Using Accelerate on an HPC (Slurm)

Hi,

I am performing some tests with Accelerate on an HPC (where slurm is usually how we distribute computation). It works on one node and multiple GPU but now I want to try a multi node setup.

I will use your launcher accelerate launch --config_file <config-file> <my script> but then I need to be able to update a couple of the fields from the json file in my script (so during the creation of the Accelerator ?) :

  • main_process_ip
  • machine_rank

How can I do that ? Will it be working ?

I am right to think that if my setup is two nodes, each one with 4 GPU, the (range of) value(s) should be:

  • for “num_process”: 8 (the number of gpu)
  • for “num_machine”: 2
  • for “machine rank”: [0,1]
  • for “distributed_type” : “MULTI_GPU”

Thanks

2 Likes

How do you usually distribute in multi-node with slurm?
In PyTorch distributed, the main_process_ip is the IP address of the machine of rank 0, so it should work if you enter that.

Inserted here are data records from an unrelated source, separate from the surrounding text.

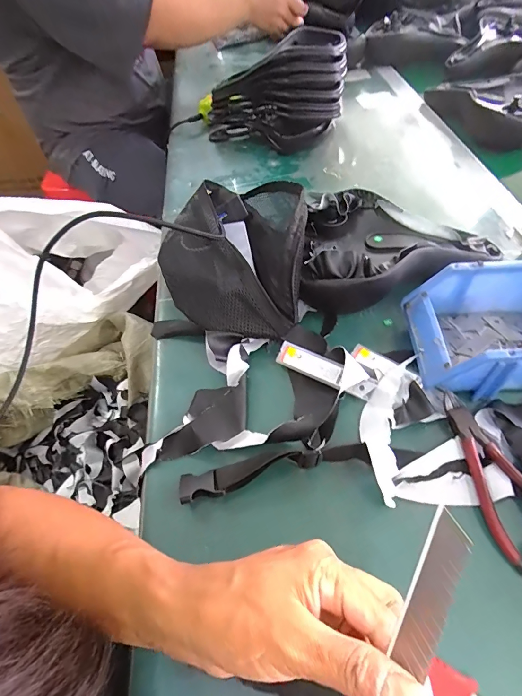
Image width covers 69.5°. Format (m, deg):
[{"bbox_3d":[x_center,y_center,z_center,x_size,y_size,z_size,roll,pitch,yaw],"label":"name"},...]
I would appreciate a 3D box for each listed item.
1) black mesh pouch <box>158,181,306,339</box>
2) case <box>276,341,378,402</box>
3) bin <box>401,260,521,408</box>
[{"bbox_3d":[-0.039,-0.139,0.477,0.183,0.085,0.277,-4,53,3],"label":"black mesh pouch"},{"bbox_3d":[0.066,0.024,0.394,0.104,0.013,0.025,26,60,23],"label":"case"},{"bbox_3d":[0.249,-0.020,0.374,0.178,0.069,0.119,-2,53,4],"label":"bin"}]

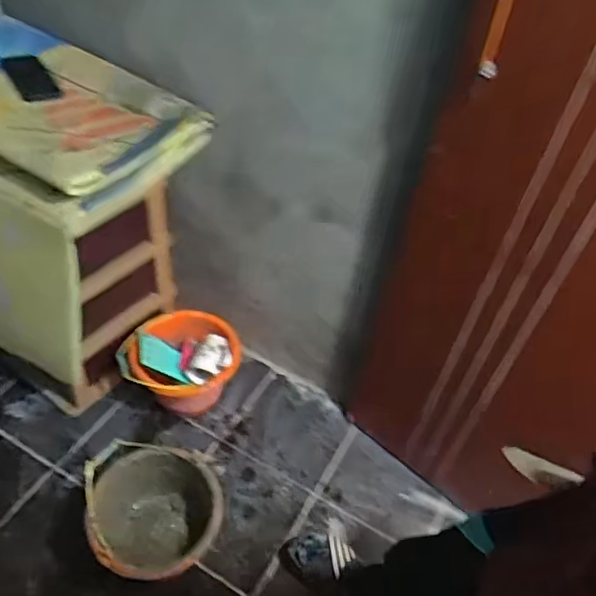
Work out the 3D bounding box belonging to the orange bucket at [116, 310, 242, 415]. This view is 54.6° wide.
[{"bbox_3d":[-0.315,0.192,1.585,0.304,0.202,0.248,1,46,-6],"label":"orange bucket"}]

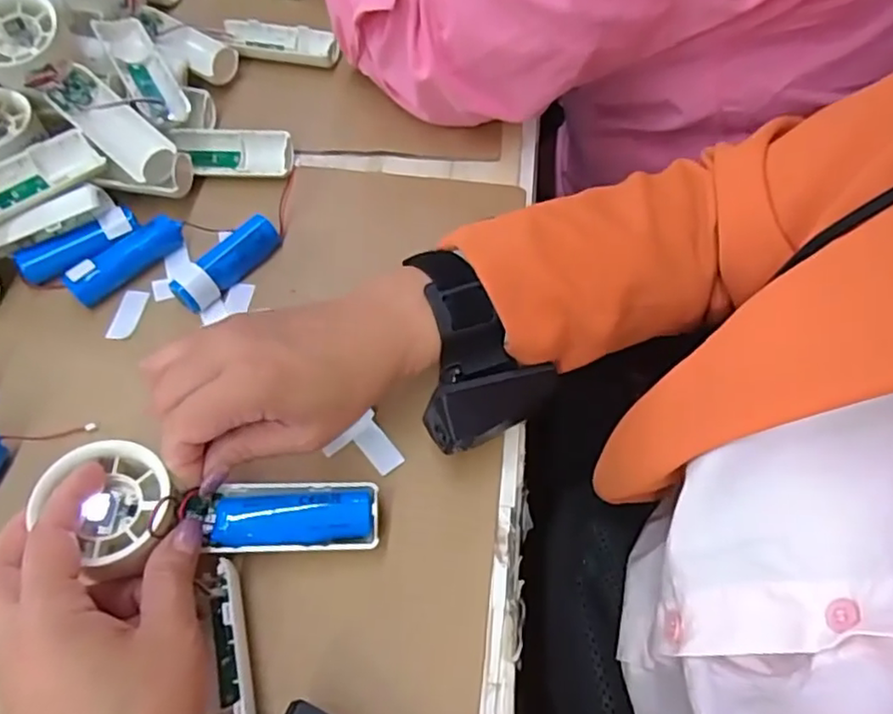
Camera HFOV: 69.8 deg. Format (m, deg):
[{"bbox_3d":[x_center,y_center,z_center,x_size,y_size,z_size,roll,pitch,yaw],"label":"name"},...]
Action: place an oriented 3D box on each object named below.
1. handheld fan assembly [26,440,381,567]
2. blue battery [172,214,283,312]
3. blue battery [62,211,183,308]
[{"bbox_3d":[-0.106,0.073,0.300,0.147,0.027,0.050,10,59,-13],"label":"handheld fan assembly"},{"bbox_3d":[-0.135,-0.058,0.399,0.020,0.025,0.073,34,65,20],"label":"blue battery"},{"bbox_3d":[-0.201,-0.063,0.401,0.073,0.024,0.025,-39,65,-20],"label":"blue battery"}]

In slurm, there is srun that launches as many instances of the scripts as there is number of nodes x task (ie process )

Then, from within the script we can retrieve all the slurm environment variable that we need (specifically for the master task and the (local) rank of a process - that is all that is necessary for “dist.init_process_group” in pure pytorch ddp.

What I see as a problem is that I can’t know in advance the nodes (among hundreds available) on which my script will run, so I can’t fully build the config.json file in advance.
That is why I would like to be able to update the main_process_ip and the machine rank within the script.

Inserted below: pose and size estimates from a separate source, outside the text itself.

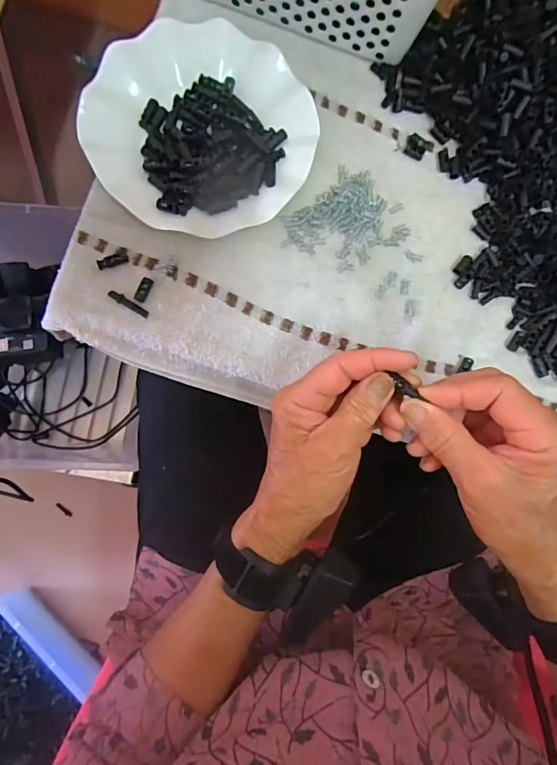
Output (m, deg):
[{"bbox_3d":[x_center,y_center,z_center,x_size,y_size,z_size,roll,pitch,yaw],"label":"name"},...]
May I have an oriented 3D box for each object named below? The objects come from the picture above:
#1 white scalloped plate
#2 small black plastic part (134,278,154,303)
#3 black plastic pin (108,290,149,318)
[{"bbox_3d":[-0.062,-0.213,0.369,0.175,0.026,0.180,1,84,-7],"label":"white scalloped plate"},{"bbox_3d":[-0.110,-0.075,0.363,0.009,0.004,0.021,20,82,-4],"label":"small black plastic part"},{"bbox_3d":[-0.121,-0.064,0.360,0.035,0.004,0.007,31,82,-3],"label":"black plastic pin"}]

I don’t know if that makes sense (it is also how we use horovod, ie the setup happens inside the script).

It doesn’t look like the Accelerate launcher can help you here, but there is no problem using your usual launching script.

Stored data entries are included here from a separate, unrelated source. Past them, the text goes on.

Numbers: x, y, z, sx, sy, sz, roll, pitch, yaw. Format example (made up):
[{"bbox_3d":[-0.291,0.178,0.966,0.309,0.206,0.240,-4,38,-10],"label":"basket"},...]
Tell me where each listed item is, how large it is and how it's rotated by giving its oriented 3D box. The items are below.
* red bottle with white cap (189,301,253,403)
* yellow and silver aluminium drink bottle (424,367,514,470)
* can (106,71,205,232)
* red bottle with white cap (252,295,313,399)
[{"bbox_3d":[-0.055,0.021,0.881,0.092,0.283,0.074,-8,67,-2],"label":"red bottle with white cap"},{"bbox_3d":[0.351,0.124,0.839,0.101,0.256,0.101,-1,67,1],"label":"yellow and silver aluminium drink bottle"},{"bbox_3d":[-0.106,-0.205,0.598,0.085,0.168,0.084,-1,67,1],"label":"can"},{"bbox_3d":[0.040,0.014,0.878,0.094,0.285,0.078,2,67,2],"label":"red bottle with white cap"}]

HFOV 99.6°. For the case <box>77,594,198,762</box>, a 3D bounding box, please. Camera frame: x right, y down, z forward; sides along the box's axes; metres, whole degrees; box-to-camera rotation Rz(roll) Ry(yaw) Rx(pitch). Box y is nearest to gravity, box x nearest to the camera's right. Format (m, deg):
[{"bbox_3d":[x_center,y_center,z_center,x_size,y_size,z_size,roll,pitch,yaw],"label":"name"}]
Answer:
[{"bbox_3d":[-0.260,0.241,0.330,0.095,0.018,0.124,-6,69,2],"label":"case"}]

Ok thanks, that is probably easier.
But then how can I let accelerate know who is the master node ?
Is there some arg in Accelerator() that can be set ?

It detects everything from the environment (like PyTorch DDP) so you shouldn’t have to worry about anything.

1 Like

Ok, I will give it a try. It works on one node with several GPU, so I only have one more step to overcome.
Thanks for your answers !

hi, do u solve this problem?
I have the same problem with u.
I can’t know which machine node in advance, so how to config accelerate

Hello,
Sorry I can’t help you right now. I was actually waiting for the tool to be more mature and/or more documented before trying again.
I will post in this thread if I find the time to resume my tests.

Don’t hesitate to post if you find a solution, I would be very interested to read it and try it!

Any update on this?

Hello @Dahoas ,

A user seems to have provided some approach in this comment on a related issue: Using accelerate config for SLURM cluster with dist_url input · Issue #145 · huggingface/accelerate · GitHub

Here is the Git Gist from that comment: distributed dalle2 laion (github.com)

Could you please try it out and let us know if that works?